As it happened, neither Frankie nor Marcus landed in the singoff, the latter after giving a determined rendition of ‘Are You Gonna Go My Way’ which prompted Tulisa to express surprise at how good it was compared to rehearsals. But the fact that Marcus was the only act in the Strictly overlap zone – in a week when producers must have been concerned for both Frankie and Kitty, and when it would have been easy enough to put either of their ultimate week 3 or subsequent week 4 victims Sami Brookes or Sophie Habibis there instead – is hard to spin positively for how they viewed him at that stage.
We then had Craig’s pimp slot in week 4 with his Adele impression for ‘Set Fire to the Rain’, after a Liverpool-tastic VT and praised to the rafters by the judges. Marcus performed ‘Superstition’, its soul undercut by the inclusion of an INXS riff, with heavy make-up around the eyes – as faithful to the Halloween theme as he had been to the rock theme the week before.
Perhaps the week 3 performance had persuaded producers of ideas we floated about Marcus in our speculative 1-16 prediction piece – “they will be able to rely on him to put on an enjoyable show, week after week” – and our review of the unpleasant week 3 Bullygate show: “his sunny personality offers one way to drag the show out of the negativity in which they have mired it.” Certainly by week 5 the vibe about Marcus was a whole lot more positive.
Then, programme makers took the ability of Marcus to provide a traditional song-and-dance, Saturday-night variety show performance to its logical extreme, by having him cover Jackie Wilson’s 1957 hit ‘Reet Petite’ for the dancefloor fillers theme.
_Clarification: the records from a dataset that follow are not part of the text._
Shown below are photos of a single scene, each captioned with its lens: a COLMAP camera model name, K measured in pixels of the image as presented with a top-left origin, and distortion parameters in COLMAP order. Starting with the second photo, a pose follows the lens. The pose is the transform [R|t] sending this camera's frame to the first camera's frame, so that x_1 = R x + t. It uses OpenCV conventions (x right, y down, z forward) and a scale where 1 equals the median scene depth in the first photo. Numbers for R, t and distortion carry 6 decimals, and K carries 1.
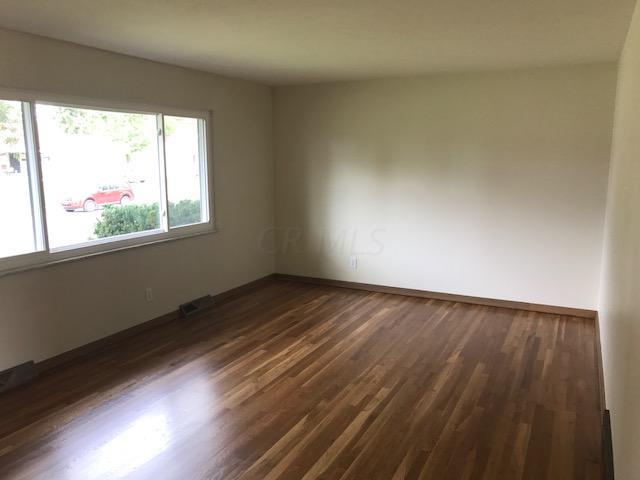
lens RADIAL K [[530.0, 0, 323.1], [0, 530.0, 242.0], [0, 0, 1]] dist [0.029769, -0.039815]
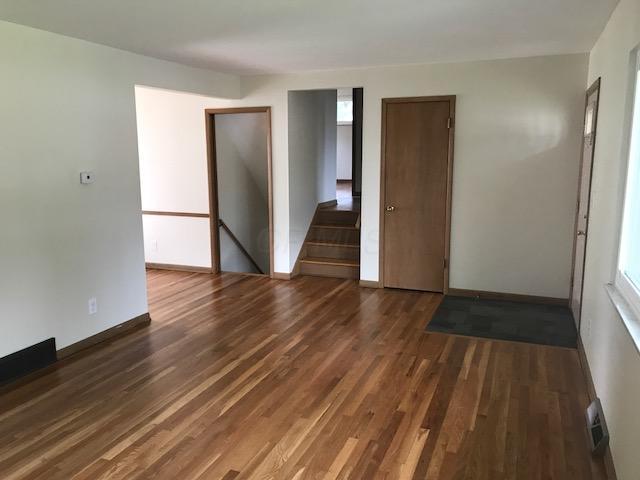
lens RADIAL K [[530.0, 0, 321.4], [0, 530.0, 240.0], [0, 0, 1]] dist [0.029769, -0.039815]
pose [[-0.996836, 0.012083, -0.078564, -0.096193], [-0.014265, 0.945141, 0.326352, -0.198640], [0.078197, 0.326440, -0.941978, 1.238290]]
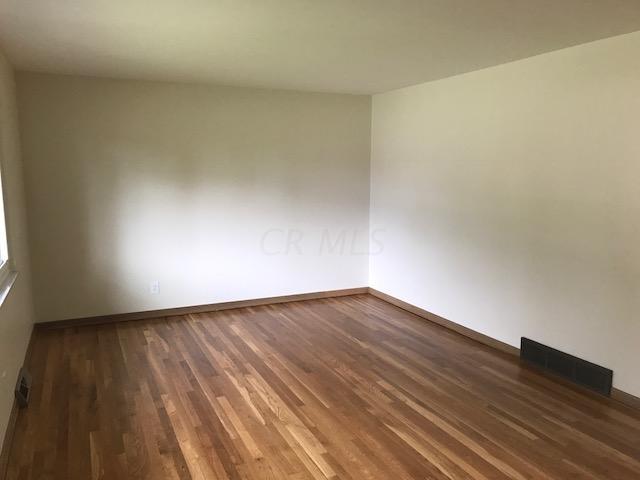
lens RADIAL K [[530.0, 0, 317.9], [0, 530.0, 237.9], [0, 0, 1]] dist [0.029769, -0.039815]
pose [[0.635068, -0.111492, 0.764368, -0.566104], [0.133530, 0.990477, 0.033530, -0.047284], [-0.760827, 0.080773, 0.643908, 0.291412]]
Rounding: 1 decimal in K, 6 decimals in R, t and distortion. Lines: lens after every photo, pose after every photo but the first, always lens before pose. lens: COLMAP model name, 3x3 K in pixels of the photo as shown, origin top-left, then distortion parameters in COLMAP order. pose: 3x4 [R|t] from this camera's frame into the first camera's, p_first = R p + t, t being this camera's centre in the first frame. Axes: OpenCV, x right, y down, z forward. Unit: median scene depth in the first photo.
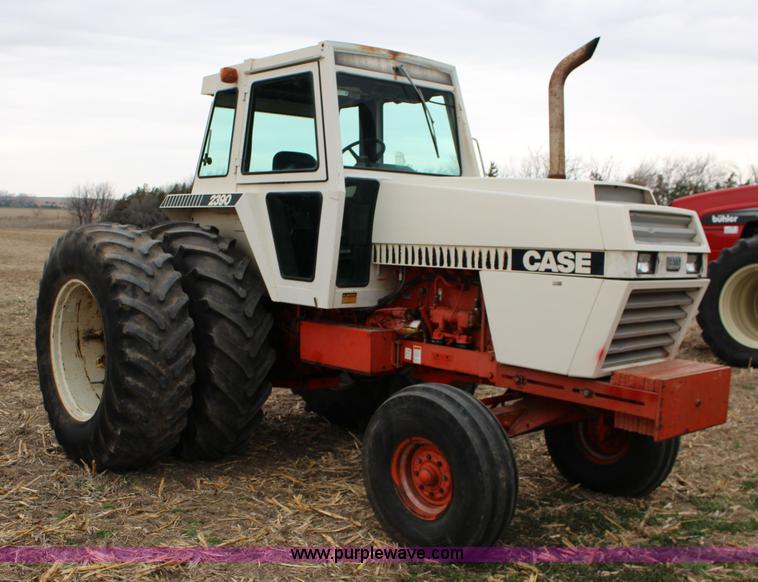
lens RADIAL K [[834.6, 0, 327.0], [0, 834.6, 305.4], [0, 0, 1]] dist [-0.127030, 0.000000]
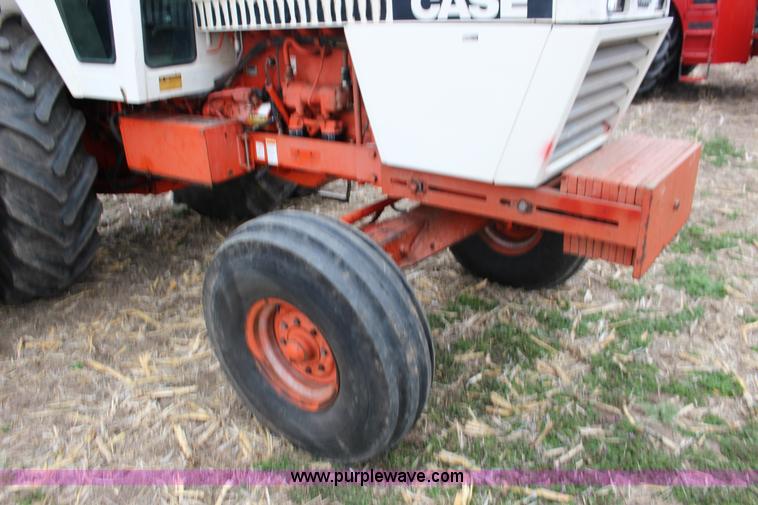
lens RADIAL K [[633.8, 0, 386.3], [0, 633.8, 262.5], [0, 0, 1]] dist [-0.155179, 0.118595]
pose [[0.968209, -0.147144, 0.202286, 0.086284], [0.078264, 0.946281, 0.313731, -0.015588], [-0.237583, -0.287925, 0.927714, 0.469181]]
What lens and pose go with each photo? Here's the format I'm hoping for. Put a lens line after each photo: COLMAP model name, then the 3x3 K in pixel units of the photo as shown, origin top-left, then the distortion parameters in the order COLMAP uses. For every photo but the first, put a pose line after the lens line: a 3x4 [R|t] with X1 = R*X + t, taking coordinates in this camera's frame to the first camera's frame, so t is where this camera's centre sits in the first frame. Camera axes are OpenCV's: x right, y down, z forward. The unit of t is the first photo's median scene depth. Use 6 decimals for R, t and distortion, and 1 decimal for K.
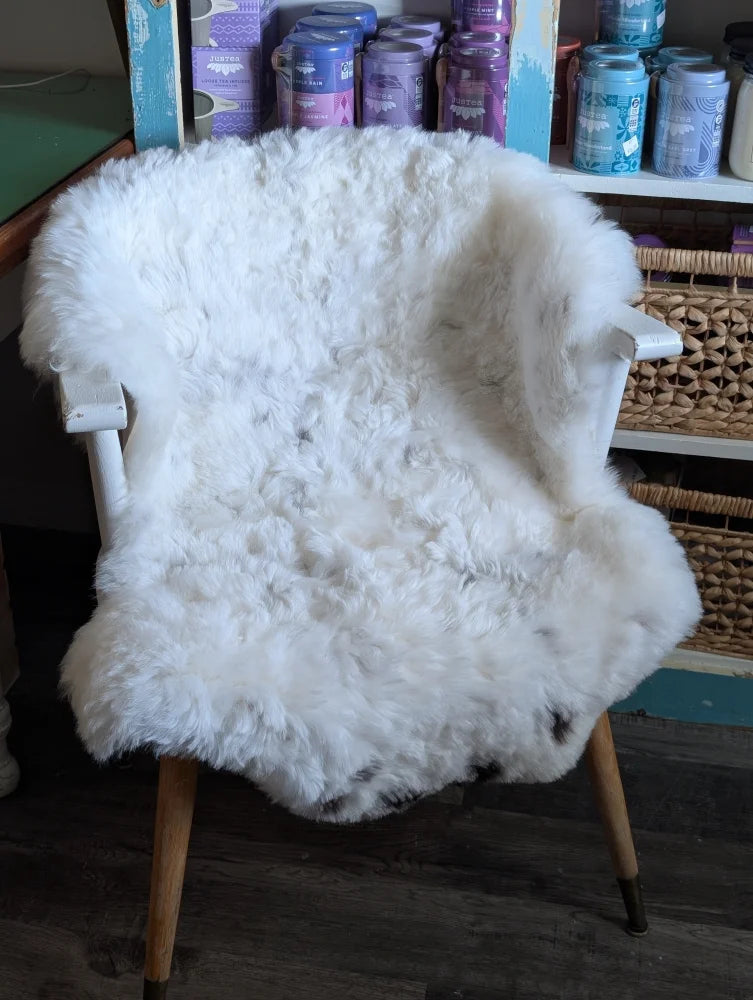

He had a section of the show to himself, a huge production begun with a mock announcement in black-and-white and Gary’s proud pimping that it was the “performance of the series”.
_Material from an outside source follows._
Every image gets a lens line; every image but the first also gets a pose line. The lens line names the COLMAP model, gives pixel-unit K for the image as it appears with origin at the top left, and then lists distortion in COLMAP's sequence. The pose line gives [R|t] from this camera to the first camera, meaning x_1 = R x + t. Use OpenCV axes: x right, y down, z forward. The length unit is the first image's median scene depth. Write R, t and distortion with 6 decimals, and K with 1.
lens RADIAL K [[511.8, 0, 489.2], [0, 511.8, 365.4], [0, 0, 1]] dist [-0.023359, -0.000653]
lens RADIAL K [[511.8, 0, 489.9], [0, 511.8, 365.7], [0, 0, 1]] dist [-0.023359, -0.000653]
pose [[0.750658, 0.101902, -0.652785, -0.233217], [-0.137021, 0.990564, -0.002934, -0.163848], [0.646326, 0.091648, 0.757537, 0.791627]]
It didn’t last long, though. Week 6 saw Marcus sent on in a dickie bow for ‘Another One Bites the Dust’ with a carbon copy performance of the week before that the judges could label ‘predictable’. This is what prompted us to advise any Sofabet readers who took our recommendation to back Marcus at 14/1 before the live shows that we thought it would be prudent to lay back their stake money.
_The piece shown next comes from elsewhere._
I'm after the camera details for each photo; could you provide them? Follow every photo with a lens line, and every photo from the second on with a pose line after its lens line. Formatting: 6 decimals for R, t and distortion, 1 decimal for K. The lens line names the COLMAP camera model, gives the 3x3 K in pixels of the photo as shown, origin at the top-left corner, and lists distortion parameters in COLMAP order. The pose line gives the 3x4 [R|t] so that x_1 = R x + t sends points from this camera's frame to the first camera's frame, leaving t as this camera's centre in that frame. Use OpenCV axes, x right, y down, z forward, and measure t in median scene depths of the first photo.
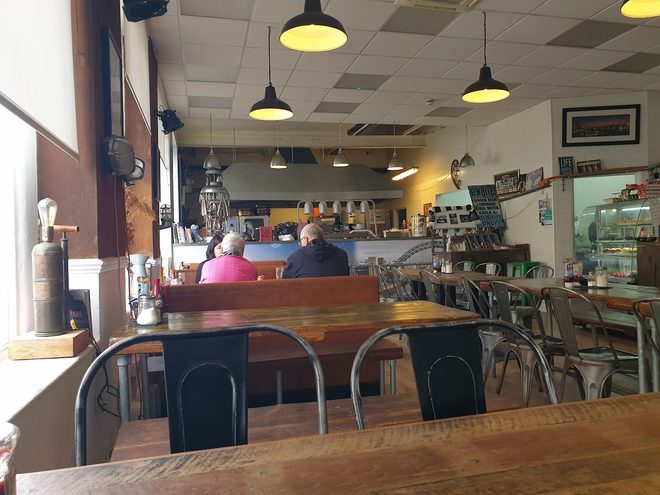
lens RADIAL K [[504.2, 0, 330.0], [0, 504.2, 247.5], [0, 0, 1]] dist [0.004793, -0.004056]
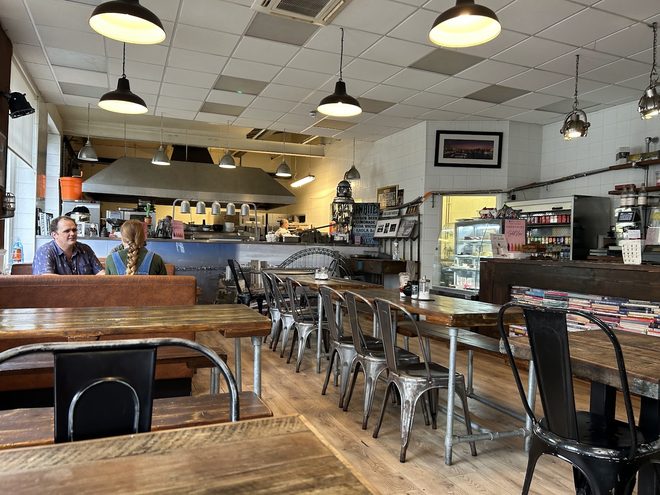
lens RADIAL K [[485.7, 0, 330.0], [0, 485.7, 247.5], [0, 0, 1]] dist [0.016816, -0.001869]
pose [[0.987850, 0.053035, 0.146084, 0.104081], [-0.052175, 0.998591, -0.009715, -0.005348], [-0.146393, 0.001975, 0.989225, 0.012662]]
Clearly we were premature to do so – Marcus was 4.2 on Betfair when we advised that, and he is now trading at 3.2. Still, it did look very much as though producers were trying to torpedo the Good Ship Marcus, so we can’t have too many regrets about investing in a seat on the liferaft.
Having decided to throw the Kirkby Kid under a bus, though, producers proceeded to give Marcus the works on Saturday. They tried to turn week 6’s ‘predictable’ into a positive by having Scouse Saint Rebecca Ferguson preach the gospel that remaining true to yourself was important – and Rebecca’s presence in Marcus’s VT was alone enough to suggest anointing him with her blessing.
But were producers intending to undermine Marcus at the same time as pimping him? Dug raises an interesting point:
I’m guessing that producers know his niche and that they are gunning for the older woman vote but seriously? It was less Bruno Mar(cu)s and more Reverend Marcus Sunshine, inspirational leader of an inflatable, pink church in the American Deep South. It had the feel-good factor but I felt it was alienating overall. As a Marcus backer, I am seriously doubtful after a performance that only served to solidify his destiny on stage in the West End. Contrary to popular opinion, I didn’t feel it reflected any producer love at all.
Although this week’s theme of Motown should play to Marcus’s strengths, we’re inclined to agree with EM, who says he is “in danger of looking less and less humble each week, something that doesn’t sit well with voters”, and annie, who reckons: “marcus will make it to the final to have a happy uncle gary, but i’m sure they’ll pull every trick in the book to make someone, anyone else win”.
Do you agree? What are your thoughts on when the decision was made to hob-nobble the biscuit boy, and what it all portends for Reverend Sunshine?